— PROVIDED DATA —
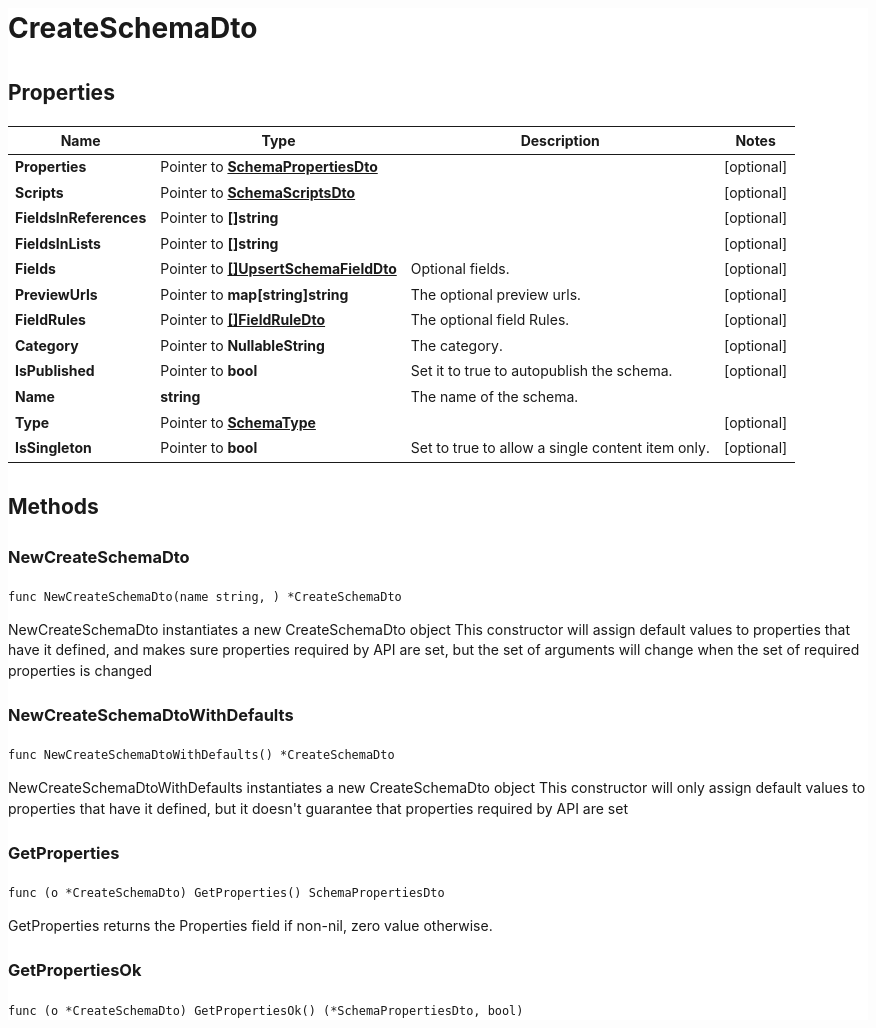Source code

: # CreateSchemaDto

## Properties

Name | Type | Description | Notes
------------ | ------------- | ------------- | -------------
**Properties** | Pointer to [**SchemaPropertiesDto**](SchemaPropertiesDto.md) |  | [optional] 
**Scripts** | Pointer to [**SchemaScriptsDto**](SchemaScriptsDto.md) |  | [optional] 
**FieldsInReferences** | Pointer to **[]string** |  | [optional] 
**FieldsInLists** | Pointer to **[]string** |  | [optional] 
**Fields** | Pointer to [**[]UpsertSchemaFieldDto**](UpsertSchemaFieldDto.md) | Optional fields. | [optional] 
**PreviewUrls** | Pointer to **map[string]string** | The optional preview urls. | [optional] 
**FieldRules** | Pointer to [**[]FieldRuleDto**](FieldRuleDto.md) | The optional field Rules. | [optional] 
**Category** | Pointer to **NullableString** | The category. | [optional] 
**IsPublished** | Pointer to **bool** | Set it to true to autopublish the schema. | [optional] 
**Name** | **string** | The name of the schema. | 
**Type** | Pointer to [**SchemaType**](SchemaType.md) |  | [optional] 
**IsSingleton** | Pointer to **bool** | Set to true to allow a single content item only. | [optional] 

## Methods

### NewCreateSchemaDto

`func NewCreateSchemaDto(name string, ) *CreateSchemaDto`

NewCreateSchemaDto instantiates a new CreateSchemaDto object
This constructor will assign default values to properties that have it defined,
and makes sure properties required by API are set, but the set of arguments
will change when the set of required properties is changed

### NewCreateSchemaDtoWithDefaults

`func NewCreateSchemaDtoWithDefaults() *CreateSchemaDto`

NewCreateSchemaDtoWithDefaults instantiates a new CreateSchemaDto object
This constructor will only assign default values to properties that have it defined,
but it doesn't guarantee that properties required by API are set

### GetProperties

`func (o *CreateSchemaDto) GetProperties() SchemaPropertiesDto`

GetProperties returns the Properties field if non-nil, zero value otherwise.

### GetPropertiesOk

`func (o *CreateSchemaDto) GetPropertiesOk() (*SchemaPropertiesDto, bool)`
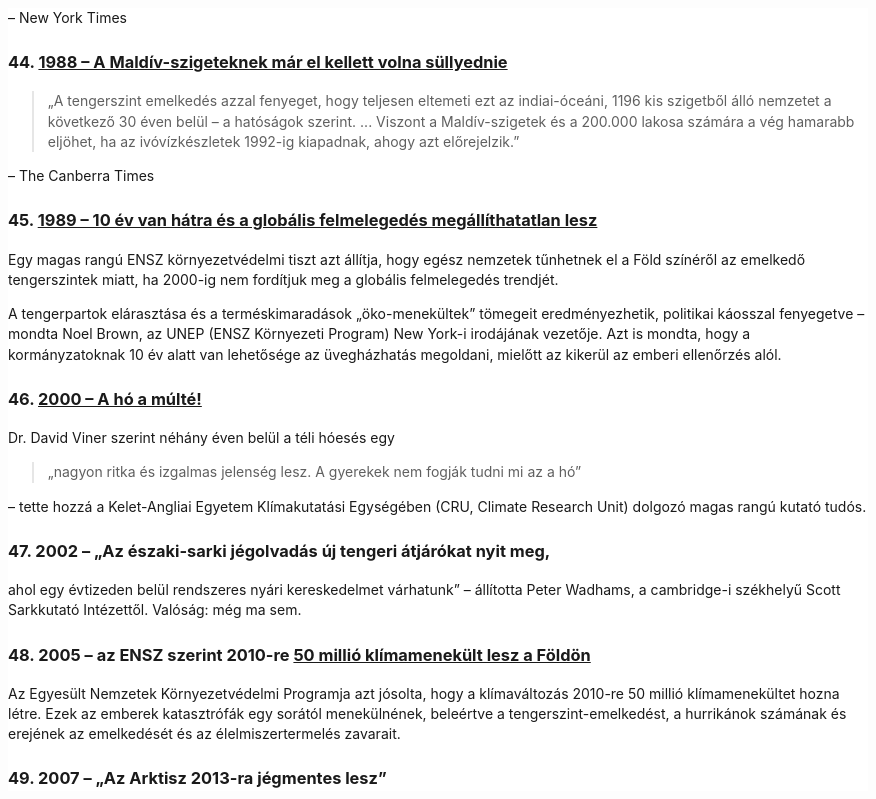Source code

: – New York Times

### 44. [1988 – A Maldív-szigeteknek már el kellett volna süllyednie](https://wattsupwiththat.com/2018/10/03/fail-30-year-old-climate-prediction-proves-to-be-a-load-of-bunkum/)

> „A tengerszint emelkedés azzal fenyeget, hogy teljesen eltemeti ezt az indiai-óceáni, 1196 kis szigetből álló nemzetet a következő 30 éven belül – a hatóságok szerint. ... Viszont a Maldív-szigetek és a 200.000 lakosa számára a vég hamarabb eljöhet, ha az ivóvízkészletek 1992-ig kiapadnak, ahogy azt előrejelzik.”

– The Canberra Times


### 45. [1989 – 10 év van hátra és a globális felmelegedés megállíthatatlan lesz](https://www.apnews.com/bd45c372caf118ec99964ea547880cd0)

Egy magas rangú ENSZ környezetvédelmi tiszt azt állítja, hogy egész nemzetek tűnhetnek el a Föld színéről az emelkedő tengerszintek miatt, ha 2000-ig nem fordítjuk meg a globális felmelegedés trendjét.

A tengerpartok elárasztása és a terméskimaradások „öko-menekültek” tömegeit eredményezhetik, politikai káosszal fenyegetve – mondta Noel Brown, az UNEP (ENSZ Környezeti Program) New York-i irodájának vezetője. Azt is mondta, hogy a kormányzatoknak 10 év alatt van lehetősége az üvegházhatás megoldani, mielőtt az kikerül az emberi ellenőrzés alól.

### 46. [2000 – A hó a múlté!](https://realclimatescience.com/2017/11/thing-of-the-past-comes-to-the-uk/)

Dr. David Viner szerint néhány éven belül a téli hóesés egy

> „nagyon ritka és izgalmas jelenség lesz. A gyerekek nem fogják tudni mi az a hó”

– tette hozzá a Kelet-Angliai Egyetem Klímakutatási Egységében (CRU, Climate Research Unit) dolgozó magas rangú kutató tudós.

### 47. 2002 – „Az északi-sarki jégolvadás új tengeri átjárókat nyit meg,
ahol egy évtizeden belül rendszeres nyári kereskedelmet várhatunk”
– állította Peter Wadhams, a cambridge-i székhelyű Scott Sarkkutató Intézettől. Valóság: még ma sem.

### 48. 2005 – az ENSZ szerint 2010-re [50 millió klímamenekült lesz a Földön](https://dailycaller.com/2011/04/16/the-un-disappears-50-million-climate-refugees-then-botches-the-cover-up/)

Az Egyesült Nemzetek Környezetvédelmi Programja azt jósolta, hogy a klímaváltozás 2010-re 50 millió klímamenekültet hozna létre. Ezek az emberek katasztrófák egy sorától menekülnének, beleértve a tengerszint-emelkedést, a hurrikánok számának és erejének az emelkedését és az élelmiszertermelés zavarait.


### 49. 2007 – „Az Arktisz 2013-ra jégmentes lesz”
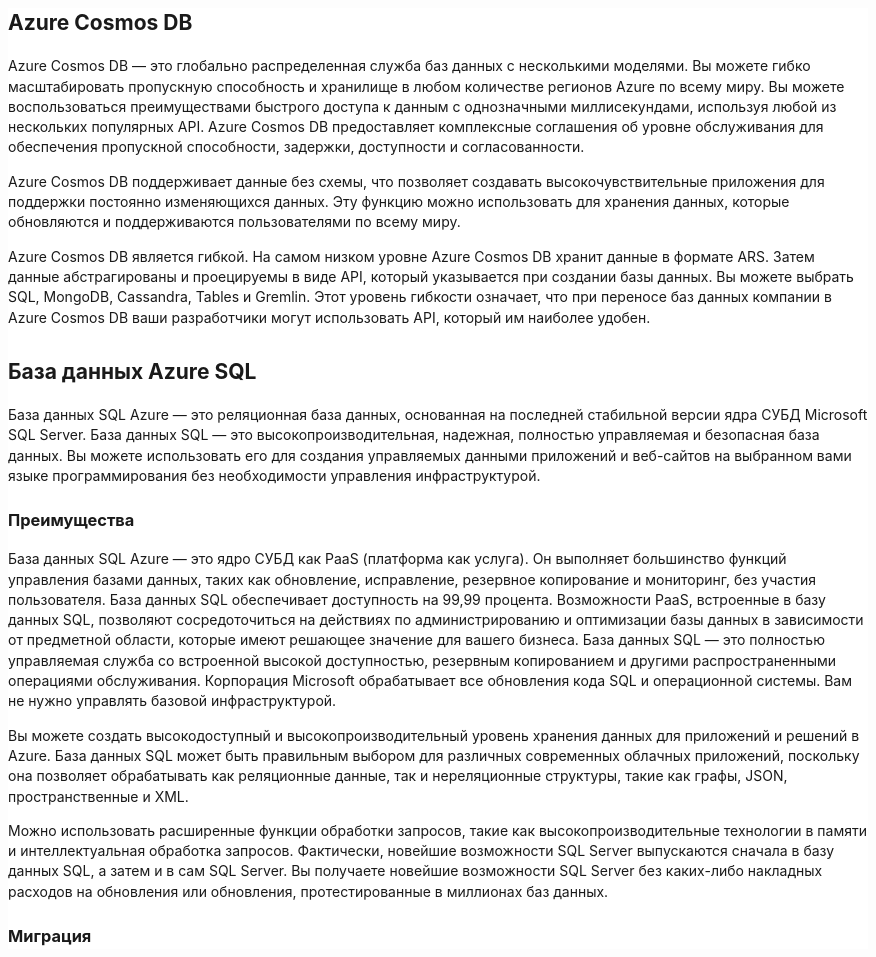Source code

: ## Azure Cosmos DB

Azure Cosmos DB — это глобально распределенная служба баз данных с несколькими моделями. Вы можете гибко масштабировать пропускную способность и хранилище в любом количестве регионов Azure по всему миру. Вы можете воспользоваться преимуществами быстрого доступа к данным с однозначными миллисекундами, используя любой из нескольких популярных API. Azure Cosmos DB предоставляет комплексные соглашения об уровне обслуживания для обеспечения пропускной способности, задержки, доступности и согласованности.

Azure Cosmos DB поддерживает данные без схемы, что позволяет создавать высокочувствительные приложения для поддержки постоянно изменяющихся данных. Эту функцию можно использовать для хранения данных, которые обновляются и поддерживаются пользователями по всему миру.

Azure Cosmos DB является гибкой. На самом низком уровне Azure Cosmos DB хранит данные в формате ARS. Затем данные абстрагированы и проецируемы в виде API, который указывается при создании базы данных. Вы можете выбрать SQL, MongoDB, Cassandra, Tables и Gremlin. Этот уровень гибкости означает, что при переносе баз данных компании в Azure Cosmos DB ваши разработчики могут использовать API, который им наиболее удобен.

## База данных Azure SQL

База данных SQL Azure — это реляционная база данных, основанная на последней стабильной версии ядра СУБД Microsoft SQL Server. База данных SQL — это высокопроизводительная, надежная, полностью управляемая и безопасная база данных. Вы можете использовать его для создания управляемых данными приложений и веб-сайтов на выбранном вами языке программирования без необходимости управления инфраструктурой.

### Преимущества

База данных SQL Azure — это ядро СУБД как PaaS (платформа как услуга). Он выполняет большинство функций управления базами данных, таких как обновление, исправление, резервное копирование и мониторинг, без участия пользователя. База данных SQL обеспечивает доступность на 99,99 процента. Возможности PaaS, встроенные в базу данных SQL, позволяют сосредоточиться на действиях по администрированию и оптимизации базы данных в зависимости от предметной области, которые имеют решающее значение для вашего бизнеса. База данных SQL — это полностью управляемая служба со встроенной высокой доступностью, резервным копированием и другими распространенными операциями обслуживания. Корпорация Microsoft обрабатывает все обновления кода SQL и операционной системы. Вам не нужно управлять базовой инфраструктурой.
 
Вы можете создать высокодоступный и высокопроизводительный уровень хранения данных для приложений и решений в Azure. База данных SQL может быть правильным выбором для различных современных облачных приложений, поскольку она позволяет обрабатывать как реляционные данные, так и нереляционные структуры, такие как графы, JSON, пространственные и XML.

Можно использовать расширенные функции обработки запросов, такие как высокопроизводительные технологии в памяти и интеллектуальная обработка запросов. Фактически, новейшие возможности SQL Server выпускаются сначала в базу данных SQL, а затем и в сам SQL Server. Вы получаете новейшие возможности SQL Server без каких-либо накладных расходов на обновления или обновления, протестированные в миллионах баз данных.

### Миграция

--

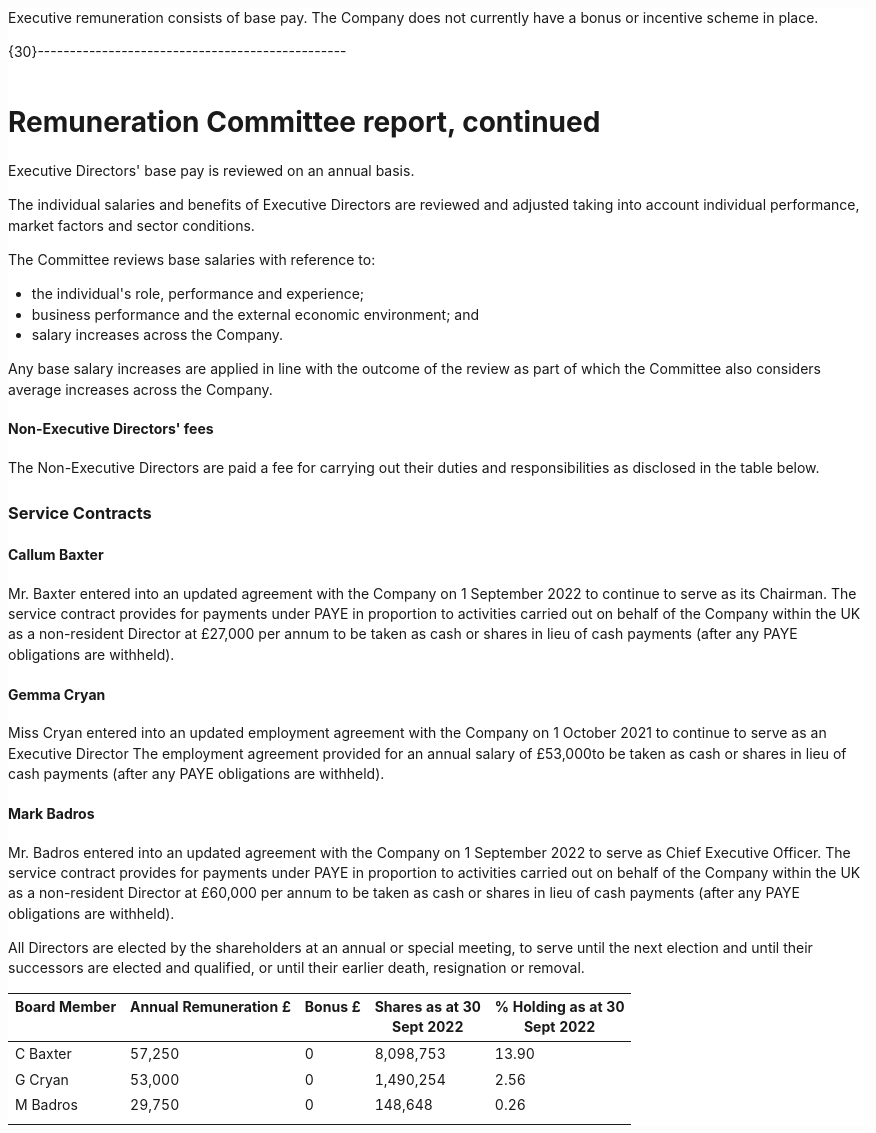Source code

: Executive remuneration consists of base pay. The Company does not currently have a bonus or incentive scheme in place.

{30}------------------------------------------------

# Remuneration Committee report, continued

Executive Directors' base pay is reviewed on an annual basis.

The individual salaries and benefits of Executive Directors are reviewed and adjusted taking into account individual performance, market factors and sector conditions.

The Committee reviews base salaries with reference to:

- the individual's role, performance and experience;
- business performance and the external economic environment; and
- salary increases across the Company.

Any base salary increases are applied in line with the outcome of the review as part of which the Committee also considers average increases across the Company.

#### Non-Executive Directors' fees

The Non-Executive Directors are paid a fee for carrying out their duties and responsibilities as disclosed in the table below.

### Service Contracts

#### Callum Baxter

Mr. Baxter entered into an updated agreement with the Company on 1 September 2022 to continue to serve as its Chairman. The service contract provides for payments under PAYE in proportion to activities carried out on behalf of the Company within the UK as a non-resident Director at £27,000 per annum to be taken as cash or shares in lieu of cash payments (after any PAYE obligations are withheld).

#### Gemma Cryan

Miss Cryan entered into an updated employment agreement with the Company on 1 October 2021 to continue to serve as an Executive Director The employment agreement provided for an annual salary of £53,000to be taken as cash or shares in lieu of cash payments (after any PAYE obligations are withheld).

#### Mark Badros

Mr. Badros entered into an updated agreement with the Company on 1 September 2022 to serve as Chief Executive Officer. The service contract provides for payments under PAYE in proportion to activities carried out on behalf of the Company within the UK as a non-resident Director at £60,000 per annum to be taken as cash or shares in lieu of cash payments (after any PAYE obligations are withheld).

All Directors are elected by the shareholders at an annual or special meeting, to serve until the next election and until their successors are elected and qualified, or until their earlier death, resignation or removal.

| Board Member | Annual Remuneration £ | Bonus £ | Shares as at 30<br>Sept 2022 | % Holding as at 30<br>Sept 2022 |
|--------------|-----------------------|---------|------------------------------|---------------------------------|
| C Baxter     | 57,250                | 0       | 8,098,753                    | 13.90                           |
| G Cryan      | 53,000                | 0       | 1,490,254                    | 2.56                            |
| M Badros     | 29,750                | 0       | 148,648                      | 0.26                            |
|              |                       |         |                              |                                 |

— WHAT YOU HAVE TO DO —
Copy every line in the entries above that has the string "szerint" in it.

— RESULT OF THIS EXERCISE —
> „A tengerszint emelkedés azzal fenyeget, hogy teljesen eltemeti ezt az indiai-óceáni, 1196 kis szigetből álló nemzetet a következő 30 éven belül – a hatóságok szerint. ... Viszont a Maldív-szigetek és a 200.000 lakosa számára a vég hamarabb eljöhet, ha az ivóvízkészletek 1992-ig kiapadnak, ahogy azt előrejelzik.”
Dr. David Viner szerint néhány éven belül a téli hóesés egy
### 48. 2005 – az ENSZ szerint 2010-re [50 millió klímamenekült lesz a Földön](https://dailycaller.com/2011/04/16/the-un-disappears-50-million-climate-refugees-then-botches-the-cover-up/)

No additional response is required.